Requisitos das tarefas:
**A.** Por favor, reescreva de forma mais breve o parágrafo do texto sobre os Shanenawas que começa com "Além disso, os Shanenawas", conservando os fatos principais.
**B.** Reproduza fielmente o trecho do texto sobre os Shanenawas que abre com as palavras contendo "FEIJÓ: Shane Kaya" e fecha com "sustentabilidade.".

Texto extraído:

☆ ☆ ☆

FEIJÓ: Shane Kaya – Um povoado em busca de suas raízes
Existe um povo nos arredores do
município de Feijó, distante aproximadamente 364 km da capital Rio
Branco, que vive um tempo de resgate cultural, construção e
sustentabilidade.
Estes são os Shanenawas, uma etnia que
viveu a mesma história de muitas outras no estado do Acre, graças a
rápida ocupação da Amazônia em função do extrativismo e exploração do
caucho. Eram utilizados para o fornecimento de mão de obra e insumos
para os seringueiros na região.
Além disso, os Shanenawas “fugiram” da
sua região de origem, o rio Gregório, por conta de conflitos com o povo
Yawanawa, o que fez com que eles migrassem pra região do rio Envira e
assumissem a identidade dos Katukina a fim de se “camuflarem” e não se
indisporem com os Yawanawa mais uma vez. Porém ao longo dos anos, os
Shanenawa foram reafirmando sua identidade original.

☆ ☆ ☆

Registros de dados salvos
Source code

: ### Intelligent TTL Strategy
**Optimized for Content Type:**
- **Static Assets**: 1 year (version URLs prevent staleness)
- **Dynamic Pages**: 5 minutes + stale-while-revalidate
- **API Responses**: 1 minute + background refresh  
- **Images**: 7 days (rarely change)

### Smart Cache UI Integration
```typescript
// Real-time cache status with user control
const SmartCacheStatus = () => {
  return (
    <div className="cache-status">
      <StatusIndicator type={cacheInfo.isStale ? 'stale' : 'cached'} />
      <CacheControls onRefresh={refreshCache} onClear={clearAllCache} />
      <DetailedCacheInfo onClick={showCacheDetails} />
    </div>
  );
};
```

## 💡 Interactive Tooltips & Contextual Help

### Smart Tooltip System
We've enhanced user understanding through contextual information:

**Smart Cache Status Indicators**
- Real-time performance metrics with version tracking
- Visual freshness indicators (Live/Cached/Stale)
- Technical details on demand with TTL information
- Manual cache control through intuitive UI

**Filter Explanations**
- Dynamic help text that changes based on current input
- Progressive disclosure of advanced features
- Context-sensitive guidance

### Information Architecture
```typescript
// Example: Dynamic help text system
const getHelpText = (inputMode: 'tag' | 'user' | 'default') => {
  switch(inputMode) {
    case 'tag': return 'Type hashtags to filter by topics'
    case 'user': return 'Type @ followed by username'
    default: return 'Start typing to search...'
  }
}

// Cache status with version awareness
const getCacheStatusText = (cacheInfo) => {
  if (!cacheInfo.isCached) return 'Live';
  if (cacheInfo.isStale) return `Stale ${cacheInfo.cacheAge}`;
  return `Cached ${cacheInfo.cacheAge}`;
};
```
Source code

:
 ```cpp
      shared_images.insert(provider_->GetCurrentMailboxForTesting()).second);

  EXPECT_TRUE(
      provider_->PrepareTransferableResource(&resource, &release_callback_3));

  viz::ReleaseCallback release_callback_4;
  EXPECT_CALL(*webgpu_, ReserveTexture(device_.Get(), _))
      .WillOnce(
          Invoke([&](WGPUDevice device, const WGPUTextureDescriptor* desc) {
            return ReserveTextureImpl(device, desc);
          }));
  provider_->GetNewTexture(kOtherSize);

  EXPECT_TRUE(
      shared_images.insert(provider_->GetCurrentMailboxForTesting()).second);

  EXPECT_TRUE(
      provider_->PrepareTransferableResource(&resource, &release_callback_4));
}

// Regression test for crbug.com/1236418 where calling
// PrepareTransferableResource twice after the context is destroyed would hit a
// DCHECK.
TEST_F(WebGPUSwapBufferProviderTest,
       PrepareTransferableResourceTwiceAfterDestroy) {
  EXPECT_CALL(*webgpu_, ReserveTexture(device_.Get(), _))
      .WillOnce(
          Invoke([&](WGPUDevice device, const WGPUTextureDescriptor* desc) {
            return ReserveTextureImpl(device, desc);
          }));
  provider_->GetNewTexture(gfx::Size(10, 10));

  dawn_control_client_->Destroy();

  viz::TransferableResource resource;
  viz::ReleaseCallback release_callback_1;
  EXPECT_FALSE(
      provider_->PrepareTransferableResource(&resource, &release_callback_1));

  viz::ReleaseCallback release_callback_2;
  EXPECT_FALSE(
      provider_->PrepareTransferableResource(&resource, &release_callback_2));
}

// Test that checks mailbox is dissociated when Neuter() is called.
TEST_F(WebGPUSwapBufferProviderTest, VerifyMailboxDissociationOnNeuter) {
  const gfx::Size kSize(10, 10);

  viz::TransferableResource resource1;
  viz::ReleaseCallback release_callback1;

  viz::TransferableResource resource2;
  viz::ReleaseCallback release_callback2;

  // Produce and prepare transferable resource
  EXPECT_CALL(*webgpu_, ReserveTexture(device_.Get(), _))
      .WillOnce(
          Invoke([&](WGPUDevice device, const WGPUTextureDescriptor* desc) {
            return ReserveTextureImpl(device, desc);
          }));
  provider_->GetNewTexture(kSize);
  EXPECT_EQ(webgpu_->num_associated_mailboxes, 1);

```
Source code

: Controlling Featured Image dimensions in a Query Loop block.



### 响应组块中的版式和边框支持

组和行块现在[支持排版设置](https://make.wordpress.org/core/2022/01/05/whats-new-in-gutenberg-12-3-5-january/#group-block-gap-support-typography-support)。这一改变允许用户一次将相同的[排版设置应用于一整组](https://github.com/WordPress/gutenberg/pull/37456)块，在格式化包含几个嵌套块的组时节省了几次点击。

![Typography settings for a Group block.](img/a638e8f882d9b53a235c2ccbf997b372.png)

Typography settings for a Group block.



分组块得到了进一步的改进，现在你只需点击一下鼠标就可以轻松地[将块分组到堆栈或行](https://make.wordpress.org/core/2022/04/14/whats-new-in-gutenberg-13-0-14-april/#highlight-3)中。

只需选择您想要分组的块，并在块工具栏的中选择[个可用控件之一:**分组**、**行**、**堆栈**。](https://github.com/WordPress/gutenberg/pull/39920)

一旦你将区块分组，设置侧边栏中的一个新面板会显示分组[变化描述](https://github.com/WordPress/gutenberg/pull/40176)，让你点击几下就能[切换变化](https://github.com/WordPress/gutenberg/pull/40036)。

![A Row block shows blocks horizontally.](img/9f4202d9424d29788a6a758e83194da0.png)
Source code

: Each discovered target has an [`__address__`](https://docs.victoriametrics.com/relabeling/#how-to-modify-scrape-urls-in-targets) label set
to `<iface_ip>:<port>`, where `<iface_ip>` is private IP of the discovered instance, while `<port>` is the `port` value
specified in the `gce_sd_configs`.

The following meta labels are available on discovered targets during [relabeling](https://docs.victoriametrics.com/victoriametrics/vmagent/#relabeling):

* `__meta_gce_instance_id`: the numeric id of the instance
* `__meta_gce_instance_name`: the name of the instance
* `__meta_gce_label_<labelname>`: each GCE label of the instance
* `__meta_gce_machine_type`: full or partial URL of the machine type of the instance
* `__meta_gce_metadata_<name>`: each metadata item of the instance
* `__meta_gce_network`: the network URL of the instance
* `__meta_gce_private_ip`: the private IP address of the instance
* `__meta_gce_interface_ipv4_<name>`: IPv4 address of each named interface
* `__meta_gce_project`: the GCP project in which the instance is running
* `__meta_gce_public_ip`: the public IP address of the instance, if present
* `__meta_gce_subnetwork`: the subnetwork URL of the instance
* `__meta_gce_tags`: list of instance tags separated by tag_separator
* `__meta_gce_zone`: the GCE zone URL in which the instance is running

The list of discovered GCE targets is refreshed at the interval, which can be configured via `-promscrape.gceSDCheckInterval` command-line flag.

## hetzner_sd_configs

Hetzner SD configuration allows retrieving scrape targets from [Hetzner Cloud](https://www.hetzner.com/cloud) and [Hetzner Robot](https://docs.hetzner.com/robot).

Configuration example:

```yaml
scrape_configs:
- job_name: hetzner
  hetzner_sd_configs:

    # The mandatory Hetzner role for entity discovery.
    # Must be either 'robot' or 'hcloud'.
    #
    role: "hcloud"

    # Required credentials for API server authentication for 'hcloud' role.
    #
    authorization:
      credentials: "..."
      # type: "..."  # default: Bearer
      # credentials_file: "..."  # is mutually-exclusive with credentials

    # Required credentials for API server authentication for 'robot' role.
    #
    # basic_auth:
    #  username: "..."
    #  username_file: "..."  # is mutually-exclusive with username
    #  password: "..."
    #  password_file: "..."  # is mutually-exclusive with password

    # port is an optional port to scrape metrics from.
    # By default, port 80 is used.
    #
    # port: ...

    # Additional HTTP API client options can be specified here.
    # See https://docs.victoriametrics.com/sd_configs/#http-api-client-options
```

☆ ☆ ☆

Respostas às tarefas:
**A.** Por causa de conflitos com os Yawanawa, os Shanenawas deixaram o rio Gregório, sua região de origem, e migraram para o rio Envira. Lá passaram a se identificar como Katukina para se "camuflar" e evitar novos atritos com os Yawanawa. Com os anos, porém, reafirmaram sua identidade original.

**B.**
FEIJÓ: Shane Kaya – Um povoado em busca de suas raízes
Existe um povo nos arredores do
município de Feijó, distante aproximadamente 364 km da capital Rio
Branco, que vive um tempo de resgate cultural, construção e
sustentabilidade.